Jakarta, Aktual.co —Perpanjang kerjasama dengan Freeport untuk enam bulan ke depan, pemerintah yang diwakili Kementerian Energi Sumber Daya dan Mineral (ESDM) dianggap tidak punya ketegasan. Pendapat itu disampaikan ekonom dari Universitas Brawijaya (UB) Malang, Jawa Timur, Prof Dr Ahmad Erani Yustika.
Kata Erani, pemerintah harusnya tak perpanjang kontrak dengan Freeport, meskipun hanya enam bulan. 
“Karena banyak hal yang diingkari oleh perusahaan asing yang mengeksplorasi tambang emas di Papua ini,” kata Guru besar Fakultas Ekonomi dan Bisnis (FEB) Universitas Brawijaya itu, di Malang, Jawa Timur, Selasa (27/1).
Salah satu hal yang diingkari Freeport, ujar dia, yakni belum juga dibangunnya smelter atau pengolahan bahan mentah jadi setengah jadi. Padahal kewajiban itu harusnya sudah direalisasikan sejak lima tahun lalu. Ditambah lagi dengan seringkali Freeport terlambat membayar royalti dan tidak terpenuhi. 
Mengacu pada kondisi itu, kata Erani, seharusnya pemerintah bersikap tegas dan tak tebang pilih.

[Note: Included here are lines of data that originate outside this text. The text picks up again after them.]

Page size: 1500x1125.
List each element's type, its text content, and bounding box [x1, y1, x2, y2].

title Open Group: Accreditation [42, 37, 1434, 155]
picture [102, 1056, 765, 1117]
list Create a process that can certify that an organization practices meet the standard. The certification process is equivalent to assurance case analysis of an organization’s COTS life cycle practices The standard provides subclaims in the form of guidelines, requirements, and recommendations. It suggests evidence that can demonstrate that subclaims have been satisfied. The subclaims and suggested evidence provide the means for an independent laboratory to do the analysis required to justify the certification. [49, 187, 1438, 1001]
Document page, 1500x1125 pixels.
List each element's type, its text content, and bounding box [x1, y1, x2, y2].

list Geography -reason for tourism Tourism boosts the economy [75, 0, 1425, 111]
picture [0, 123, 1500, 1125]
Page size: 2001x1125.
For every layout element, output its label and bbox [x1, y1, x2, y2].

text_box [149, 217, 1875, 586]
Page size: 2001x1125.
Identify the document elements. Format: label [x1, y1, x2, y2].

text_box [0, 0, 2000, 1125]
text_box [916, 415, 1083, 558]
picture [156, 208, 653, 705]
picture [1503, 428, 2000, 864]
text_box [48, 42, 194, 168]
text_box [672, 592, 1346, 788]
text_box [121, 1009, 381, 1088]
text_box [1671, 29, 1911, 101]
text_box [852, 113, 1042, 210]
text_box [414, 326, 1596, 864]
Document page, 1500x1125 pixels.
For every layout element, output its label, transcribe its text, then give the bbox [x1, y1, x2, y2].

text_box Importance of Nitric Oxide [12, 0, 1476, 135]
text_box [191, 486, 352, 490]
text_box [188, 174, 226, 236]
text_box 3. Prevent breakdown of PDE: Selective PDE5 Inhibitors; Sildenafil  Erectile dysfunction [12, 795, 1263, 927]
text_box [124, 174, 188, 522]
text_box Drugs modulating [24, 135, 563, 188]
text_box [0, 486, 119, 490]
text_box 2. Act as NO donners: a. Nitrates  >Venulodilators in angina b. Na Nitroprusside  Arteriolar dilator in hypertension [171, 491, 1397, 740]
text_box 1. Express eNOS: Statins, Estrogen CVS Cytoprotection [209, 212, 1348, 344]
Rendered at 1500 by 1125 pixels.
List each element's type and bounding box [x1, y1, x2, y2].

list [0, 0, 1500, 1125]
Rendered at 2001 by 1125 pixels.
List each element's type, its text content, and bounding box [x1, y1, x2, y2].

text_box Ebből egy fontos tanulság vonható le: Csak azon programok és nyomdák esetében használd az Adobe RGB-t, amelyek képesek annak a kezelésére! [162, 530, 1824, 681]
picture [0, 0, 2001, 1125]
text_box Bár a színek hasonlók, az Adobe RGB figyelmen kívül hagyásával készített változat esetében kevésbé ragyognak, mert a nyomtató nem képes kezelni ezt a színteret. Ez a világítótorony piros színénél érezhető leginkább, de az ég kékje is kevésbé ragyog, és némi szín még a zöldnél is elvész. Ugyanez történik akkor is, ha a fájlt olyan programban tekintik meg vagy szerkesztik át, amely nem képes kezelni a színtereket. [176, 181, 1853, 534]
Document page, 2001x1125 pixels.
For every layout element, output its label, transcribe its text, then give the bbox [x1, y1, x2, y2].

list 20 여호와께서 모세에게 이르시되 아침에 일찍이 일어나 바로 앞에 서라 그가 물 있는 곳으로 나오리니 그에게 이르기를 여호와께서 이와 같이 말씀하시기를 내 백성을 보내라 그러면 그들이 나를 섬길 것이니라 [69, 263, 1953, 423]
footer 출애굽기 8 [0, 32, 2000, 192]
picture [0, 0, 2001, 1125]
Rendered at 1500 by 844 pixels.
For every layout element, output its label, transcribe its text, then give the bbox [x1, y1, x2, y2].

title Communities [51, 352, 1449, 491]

Perusahaan manapun yang tidak taat aturan harusnya ditindak tegad, tak terkecuali PT Freeport, bahkan perpanjangan kontrak yang baru ditandatangani itu, seharusnya tak perlu dilanjutkan.
Menyinggung perusahaan-perusahaan pertambangan lainnya yang beroperasi di Indonesia, Erani menyatakan banyak yang tidak taat peraturan. 
Di bidang perminyakan saja, katanya, puluhan perusahaan yang tidak taat aturan, belum lagi perusahaan besar dan kecil yang bergerak di bidang sumber daya alam lainnya, seperti batubara, gas, alumunium, dan timah.
Erani mencontohkan di bidang pertambangan, dari sekitar 11 ribu izin pertambangan yang dikeluarkan pemerintah, hanya sekitar dua ribu yang taat membayar pajak. “Praktik-praktik seperti itu masih belum tersentuh pengusutan dari penegak hukum,” ujarnya.